2. Further more it is to be observed in this case that no objection was made by the plaintiffs at the time when the suit was transferred from the ordinary file to the Small Cause Court file. The statements which have been made in paragraph 4 of the affidavit in this connexion have been traversed in para. 3 of the counter-affidavit filed on behalf of the opposite party. It is stated therein that when the presiding Judge transferred the case from the ordinary file to the Small Cause Court file neither of the parties or their pleaders raised any sort of objection to the said transfer of the case from one file to another and that both the parties tendered their respective evidence to the Court and the case was fully argued by the pleaders of both the sides. Having regard to this fact I do not think that this Court ought now in revision to entertain the objection which was not raised at the time of the trial. It seems clear that the parties submitted to the jurisdiction of the Court and that the decision having been unfavourable to the plaintiff-petitioners they now seek in their present application to find some defect in the proceedings relating to the trial. This Court has on numerous occasions declined to interfere in revision where it has been shown that no objection was taken and that the parties submitted to the jurisdiction of the Court: Srimati Parameswari Dassi v. Jagat Chandra Das  19 C.W.N. 900. In the case just referred to their Lordships quoted with approval certain remarks made in another case to which they referred.
We are not in favour of assisting parties to set aside a decree upon points which they did not raise before the Court which tried the matters in issue and of which they gave no notice to opposite party.

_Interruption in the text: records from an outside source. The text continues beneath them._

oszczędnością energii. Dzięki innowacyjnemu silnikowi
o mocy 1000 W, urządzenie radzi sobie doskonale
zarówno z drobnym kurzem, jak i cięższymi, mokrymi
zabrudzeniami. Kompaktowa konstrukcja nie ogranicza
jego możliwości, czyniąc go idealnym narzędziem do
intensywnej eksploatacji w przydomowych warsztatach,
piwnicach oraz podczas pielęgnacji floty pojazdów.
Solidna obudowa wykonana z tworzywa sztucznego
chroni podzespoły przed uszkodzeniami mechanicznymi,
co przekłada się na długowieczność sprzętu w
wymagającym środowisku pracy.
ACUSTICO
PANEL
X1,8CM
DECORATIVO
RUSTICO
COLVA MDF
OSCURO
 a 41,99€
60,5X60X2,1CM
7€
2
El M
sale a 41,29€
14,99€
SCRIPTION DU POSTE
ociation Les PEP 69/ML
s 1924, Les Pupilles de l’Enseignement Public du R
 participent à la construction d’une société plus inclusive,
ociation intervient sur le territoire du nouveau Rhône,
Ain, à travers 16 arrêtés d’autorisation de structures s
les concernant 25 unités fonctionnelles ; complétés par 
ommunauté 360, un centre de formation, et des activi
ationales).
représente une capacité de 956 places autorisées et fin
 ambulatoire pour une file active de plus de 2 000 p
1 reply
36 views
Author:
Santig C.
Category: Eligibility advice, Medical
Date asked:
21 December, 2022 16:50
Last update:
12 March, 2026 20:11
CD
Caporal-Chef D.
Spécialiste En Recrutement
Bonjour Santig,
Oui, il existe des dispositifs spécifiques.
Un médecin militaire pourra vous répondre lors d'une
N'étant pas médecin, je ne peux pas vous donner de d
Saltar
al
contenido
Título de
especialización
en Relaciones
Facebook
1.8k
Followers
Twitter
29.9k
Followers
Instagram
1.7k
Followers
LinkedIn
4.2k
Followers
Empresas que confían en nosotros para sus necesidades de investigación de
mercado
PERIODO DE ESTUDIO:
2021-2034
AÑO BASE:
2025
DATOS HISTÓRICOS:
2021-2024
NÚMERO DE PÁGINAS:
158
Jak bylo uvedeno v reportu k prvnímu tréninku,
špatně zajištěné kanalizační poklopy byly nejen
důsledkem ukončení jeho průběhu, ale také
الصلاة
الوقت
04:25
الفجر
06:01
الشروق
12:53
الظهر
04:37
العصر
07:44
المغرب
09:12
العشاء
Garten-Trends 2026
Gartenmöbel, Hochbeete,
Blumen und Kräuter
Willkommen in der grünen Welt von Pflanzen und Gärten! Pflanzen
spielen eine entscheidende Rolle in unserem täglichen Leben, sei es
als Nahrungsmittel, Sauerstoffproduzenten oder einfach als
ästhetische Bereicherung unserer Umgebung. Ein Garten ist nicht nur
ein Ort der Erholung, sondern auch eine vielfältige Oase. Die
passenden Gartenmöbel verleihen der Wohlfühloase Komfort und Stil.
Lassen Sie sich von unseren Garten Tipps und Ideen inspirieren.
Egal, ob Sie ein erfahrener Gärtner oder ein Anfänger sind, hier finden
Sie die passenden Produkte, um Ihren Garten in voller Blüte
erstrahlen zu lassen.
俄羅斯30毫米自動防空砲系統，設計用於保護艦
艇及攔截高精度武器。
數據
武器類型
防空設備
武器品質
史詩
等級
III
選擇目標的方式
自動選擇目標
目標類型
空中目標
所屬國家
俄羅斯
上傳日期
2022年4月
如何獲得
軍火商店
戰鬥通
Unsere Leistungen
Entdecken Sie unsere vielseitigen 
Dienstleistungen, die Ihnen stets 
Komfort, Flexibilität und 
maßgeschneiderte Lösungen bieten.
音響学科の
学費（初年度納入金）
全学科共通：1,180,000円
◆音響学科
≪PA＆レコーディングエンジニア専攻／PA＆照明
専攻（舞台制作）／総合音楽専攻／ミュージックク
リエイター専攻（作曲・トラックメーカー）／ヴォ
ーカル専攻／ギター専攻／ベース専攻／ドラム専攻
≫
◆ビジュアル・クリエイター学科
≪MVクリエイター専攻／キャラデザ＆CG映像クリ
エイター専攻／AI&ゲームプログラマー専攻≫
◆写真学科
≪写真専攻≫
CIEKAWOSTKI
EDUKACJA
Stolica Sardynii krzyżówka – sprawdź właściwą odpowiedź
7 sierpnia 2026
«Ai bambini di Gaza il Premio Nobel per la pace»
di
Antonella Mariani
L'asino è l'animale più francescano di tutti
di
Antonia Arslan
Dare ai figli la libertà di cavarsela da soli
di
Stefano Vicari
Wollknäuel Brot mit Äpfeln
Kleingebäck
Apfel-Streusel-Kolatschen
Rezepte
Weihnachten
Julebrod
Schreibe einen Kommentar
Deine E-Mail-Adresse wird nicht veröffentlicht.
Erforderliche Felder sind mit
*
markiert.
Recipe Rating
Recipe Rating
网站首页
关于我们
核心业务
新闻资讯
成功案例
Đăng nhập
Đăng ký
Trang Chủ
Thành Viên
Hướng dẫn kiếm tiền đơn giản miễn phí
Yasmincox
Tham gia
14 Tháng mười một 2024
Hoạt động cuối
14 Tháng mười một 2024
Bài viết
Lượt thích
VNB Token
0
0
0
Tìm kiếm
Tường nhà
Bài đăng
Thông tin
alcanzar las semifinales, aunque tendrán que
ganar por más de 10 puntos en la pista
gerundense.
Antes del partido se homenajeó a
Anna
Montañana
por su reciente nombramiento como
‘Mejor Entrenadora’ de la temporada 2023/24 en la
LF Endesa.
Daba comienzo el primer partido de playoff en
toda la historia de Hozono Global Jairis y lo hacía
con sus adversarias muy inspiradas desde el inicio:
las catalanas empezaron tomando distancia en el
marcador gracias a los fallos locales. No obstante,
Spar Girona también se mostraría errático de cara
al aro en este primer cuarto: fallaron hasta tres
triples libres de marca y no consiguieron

3. I do not think, therefore, that it can be said that there has been any error of law in this case having regard to all the circumstances of the case. The Munsiff who subsequently took charge of the Court was empowered with Small Cause Court powers up to Rs. 250 and he therefore had jurisdiction to try this suit the value of which was within that amount. He exercised that jurisdiction, and I am not prepared to say that any error of law has been committed which renders interference necessary.
4. The third point may be briefly dismissed as it clearly involves a question of fact and I am not disposed to go into the facts of the case.
5. In my judgment no case has been made out for interference in revision and the Rule is accordingly discharged with costs. I assess the hearing-fee at one gold mohur.